▶ **TRECHO DO TEXTO**
○ ○ ○ ○
Em depoimento a Thallys Braga

Moro em Alcobaça, uma cidade estreita do extremo Sul da Bahia, cercada pelo Rio Itanhém e pelo mar. Não temos pra onde fugir quando o assunto é água. Eu nasci e me criei aqui, fui embora para o Rio de Janeiro por um ano, mas voltei logo. Quando começou a chover agora em dezembro, já nos primeiros três dias, a gente olhava a meteorologia e não tinha nenhuma previsão para a água parar de cair. O nervosismo só aumentava. Nossa preocupação maior era com as pessoas que vivem na beira do Rio Itanhém. Na noite de 7 de dezembro, quando me deitei pra dormir, chovia e trovejava muito aqui em Alcobaça. Ainda assim, eu achei que fosse passar. 

Quando acordei na quarta-feira passada [8 de dezembro], recebi vídeos de Jucuruçu, cidade próxima à minha, completamente embaixo d’água. As cenas mostravam pessoas ilhadas em cima dos telhados das suas casas. Meus parentes pataxós compartilharam imagens de regiões vizinhas pelo WhatsApp. A situação já era crítica, as cidades estavam alagadas, mas a internet e a mídia local não estavam falando nada. Fiquei indignada. Quando a sociedade civil se organiza para ajudar as pessoas, nunca se lembra dos indígenas. É sempre nós por nós mesmos.
○ ○ ○ ○
▶ **EXERCÍCIO**
Dê sequência ao depoimento sobre as chuvas em Alcobaça, começando logo depois da última frase.
○ ○ ○ ○
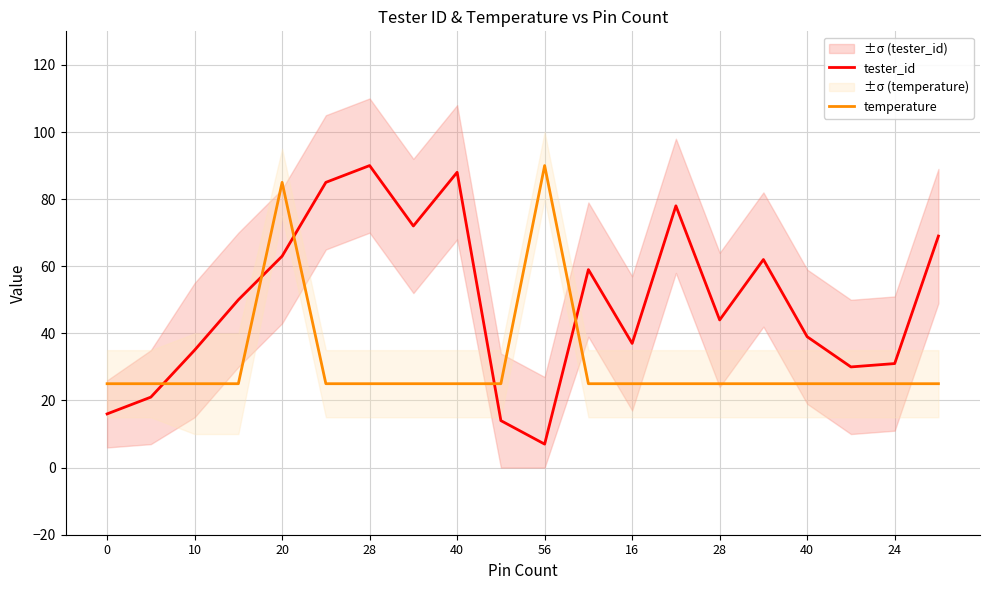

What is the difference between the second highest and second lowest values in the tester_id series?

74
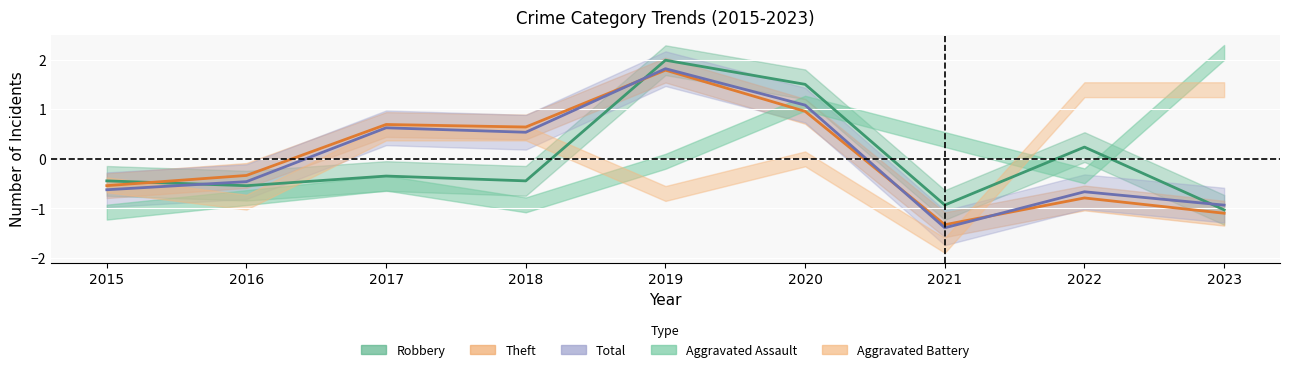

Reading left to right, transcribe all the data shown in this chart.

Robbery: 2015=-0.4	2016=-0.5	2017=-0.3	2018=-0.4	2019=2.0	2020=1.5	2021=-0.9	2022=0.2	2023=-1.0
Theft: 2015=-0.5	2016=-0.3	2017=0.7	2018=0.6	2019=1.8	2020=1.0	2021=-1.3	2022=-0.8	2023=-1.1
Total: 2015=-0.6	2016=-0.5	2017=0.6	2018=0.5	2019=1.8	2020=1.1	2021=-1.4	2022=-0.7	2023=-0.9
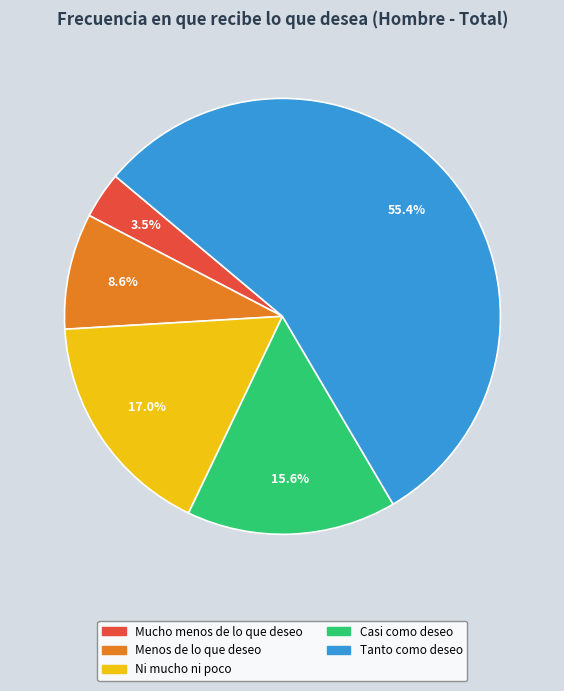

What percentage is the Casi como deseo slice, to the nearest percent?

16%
○ ○ ○ ○
▶ **RESULTADO DO EXERCÍCIO**
As enchentes não chegaram na minha casa, pelo menos não até agora. Os últimos dois dias foram ensolarados, mas não sabemos o que pode ocorrer se a chuva voltar a cair com força. Tenho medo de que aconteça o mesmo que aconteceu com meus parentes da Terra Indígena Barra Velha. Eles não tiveram a mesma sorte que nós. Alguns perderam suas casas e nós perdemos acesso à aldeia. A única maneira de chegar até lá era através de uma ponte que foi derrubada pela força da correnteza do rio. Agora, só é possível com helicóptero. Para chegar a algumas regiões atingidas pela chuva, como Jucuruçu, Itamaraju e Nova Alegria, precisamos atravessar uma ponte localizada em outro município vizinho, Prado. Ela caiu na semana passada.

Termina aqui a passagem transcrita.